With big names like Kevin Durant and Dwyane Wade off the board, here are the 10 best players left in NBA free agency.
In a little more than a week, many teams have emptied their coffers and the free-agent market has begun to dry up. And while the pickings are a bit slim, there are a handful of big names on the market. Most of the remaining talent comes with some baggage, to be fair. But there are still roster holes that need to be filled around the league, and so here we are for a quick mini-analysis of who’s left.
Yes, LeBron James is technically a free agent. No, we aren’t listing him here. Read between the lines.
Here are 10 of the best players available, in subjective order of relevance.
Since becoming a champion, Earl Junior has taken his shirt off, partied in Vegas, ran for president … pretty much everything except sign a contract. The Cavaliers are going to be in the luxury tax and need to find a way to re-sign him. Reports indicate he’ll be coming back. What price he’ll settle on with Cleveland is yet to be seen, but you figure there’s some connection between Smith and James, both Rich Paul clients waiting to sign deals. He’s technically on the market, but someone would likely have to throw a big raise to pry him away.
Teams who are into streaky, mercurial shooting guards don’t really need J.R. Smith anyway, because Waiters is dangling as a restricted free agent. The Durant-less Thunder will likely match offers, given the dearth of scoring on the market and that they’ve now got money to spend. While he may not really be worth whatever someone offers him long-term, losing him creates a hole in a rebuilt rotation in need wing scoring and floor spacing if OKC wants to overachieve. Waiters took a small step forward in the playoffs and is still just 24. He’s been tied to the Kings (who are dangling Rudy Gay, for what it’s worth) and to the Sixers.
The ragtag holy trinity of talented, head-scratching shooting guards is complete with Stephenson, who was renounced by the Grizzlies. He could definitely fill a hole on someone’s bench, and he could also definitely disappear into the NBA ether at any moment. You have to think he’ll catch on somewhere on a short-term deal, and if someone thinks they can get the best out of him, rolling the dice with little financial attachment makes sense.
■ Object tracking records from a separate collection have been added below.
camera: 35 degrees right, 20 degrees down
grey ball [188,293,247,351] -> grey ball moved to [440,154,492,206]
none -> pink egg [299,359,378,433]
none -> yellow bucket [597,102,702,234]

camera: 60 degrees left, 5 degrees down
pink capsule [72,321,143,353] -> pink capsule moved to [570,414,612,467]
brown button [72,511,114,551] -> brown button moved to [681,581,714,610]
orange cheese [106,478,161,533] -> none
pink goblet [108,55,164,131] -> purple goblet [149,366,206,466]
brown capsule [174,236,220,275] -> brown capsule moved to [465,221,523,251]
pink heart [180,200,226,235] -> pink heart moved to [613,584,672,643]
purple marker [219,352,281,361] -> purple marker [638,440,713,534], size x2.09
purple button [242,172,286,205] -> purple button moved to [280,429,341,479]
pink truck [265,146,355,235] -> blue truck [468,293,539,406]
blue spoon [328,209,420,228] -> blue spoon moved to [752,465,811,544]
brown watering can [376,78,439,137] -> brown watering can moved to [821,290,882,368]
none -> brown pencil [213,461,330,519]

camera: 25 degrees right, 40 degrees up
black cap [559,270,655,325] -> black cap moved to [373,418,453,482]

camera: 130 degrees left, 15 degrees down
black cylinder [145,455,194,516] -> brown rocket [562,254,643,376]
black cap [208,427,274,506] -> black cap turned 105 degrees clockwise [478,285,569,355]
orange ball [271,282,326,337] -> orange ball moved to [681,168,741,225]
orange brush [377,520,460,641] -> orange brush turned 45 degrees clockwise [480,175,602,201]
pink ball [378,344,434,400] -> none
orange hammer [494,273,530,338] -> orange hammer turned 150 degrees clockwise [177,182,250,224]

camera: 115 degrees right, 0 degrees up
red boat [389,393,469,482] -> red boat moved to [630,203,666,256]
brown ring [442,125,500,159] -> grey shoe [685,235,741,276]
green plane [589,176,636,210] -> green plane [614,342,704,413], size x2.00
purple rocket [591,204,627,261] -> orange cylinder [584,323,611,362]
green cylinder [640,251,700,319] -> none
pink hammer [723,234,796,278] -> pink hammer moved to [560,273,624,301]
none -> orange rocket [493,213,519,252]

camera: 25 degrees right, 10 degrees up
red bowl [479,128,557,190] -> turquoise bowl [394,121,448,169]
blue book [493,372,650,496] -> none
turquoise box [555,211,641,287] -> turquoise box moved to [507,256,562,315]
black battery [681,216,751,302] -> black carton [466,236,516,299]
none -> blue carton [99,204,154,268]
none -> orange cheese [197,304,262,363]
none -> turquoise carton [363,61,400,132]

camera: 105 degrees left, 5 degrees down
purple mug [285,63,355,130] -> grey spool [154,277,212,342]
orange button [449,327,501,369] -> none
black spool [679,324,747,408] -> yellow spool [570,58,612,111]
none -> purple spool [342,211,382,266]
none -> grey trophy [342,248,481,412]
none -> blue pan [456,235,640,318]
That said, his track record isn’t the most encouraging.
Portland has heavily shored up its roster, adding Evan Turner on the wing and paying to lock up Meyers Leonard, bring in Festus Ezeli and keep Allen Crabbe away from Brooklyn. Harkless, a restricted free agent, took a step forward with the Blazers last season and reportedly is considering taking the qualifying offer for another year. That said, with all the money the Blazers have now tied up, you have to think an aggressive offer sheet could get the job done. Harkless is a work in progress, but only 23 and improving as a defender. His situation is one to watch.
Plumlee might be the best restricted free agent big left on the market, bringing athleticism, defense and impressive facial hair in a rotational role. His playing time was reduced in Milwaukee last season, but he’s still an able body and has been productive on a per-minute basis. He’s reportedly drawing interest around the league, and for what it’s worth, the Bucks have been thus far unable to deal Greg Monroe.
Motiejunas is another restricted free agent and comes with injury concerns after the Rockets’ attempt to send him to the Pistons was voided last season because of his back problems. These concerns have likely calmed the market for him. He brings toughness and was a good rotational piece two seasons ago, but his health makes him a bit of a wild-card investment.
Now an unrestricted free agent after the Celtics renounced his qualifying offer, Sullinger is a talented yet limited big with a bit of injury baggage. He appeared in 81 games last season, but has battled weight issues and missed significant time in 2013–15 with back and foot problems. He’s a good rebounder, intelligent player and just 24 years old. Perhaps the biggest issue is how he’ll work given the NBA’s stylistic lineup shifts, given he’s not much of a shot blocker nor a strong three-point shooter.
His minutes were chopped in half in Boston last season, but Zeller is still only 26 and has a history of offensive productivity. He doesn’t give you a ton on the other side of the ball, but there are worse ways to fill out a rotation. Boston has tendered a qualifying offer, but there’s a logjam up front with Al Horford joining Kelly Olynyk, Amir Johnson and Jonas Jerebko.
There’s been some scuttle that Lee could return to the Warriors’ bench. He’s been injured a lot the past two years, and it’s fair to wonder what he has left in the tank, but he was productive when he played last season in Dallas. If you need a vet to fill out your bench, you can do much worse.
Guess Ty Lawson’s age … he’s 28. Wow, right? After some serious off-court issues with alcohol, last season was a mostly-failed comeback attempt for the talented guard. There aren’t a ton of great point guards left (he is the most notable ballhandler), and there’s maybe a sliver of optimism he can recapture some old form; he’s probably not as bad as he looked at times last year. If he’s seriously willing to adjust to life as a role player, which was an issue next to James Harden last season in Houston, maybe someone takes a chance.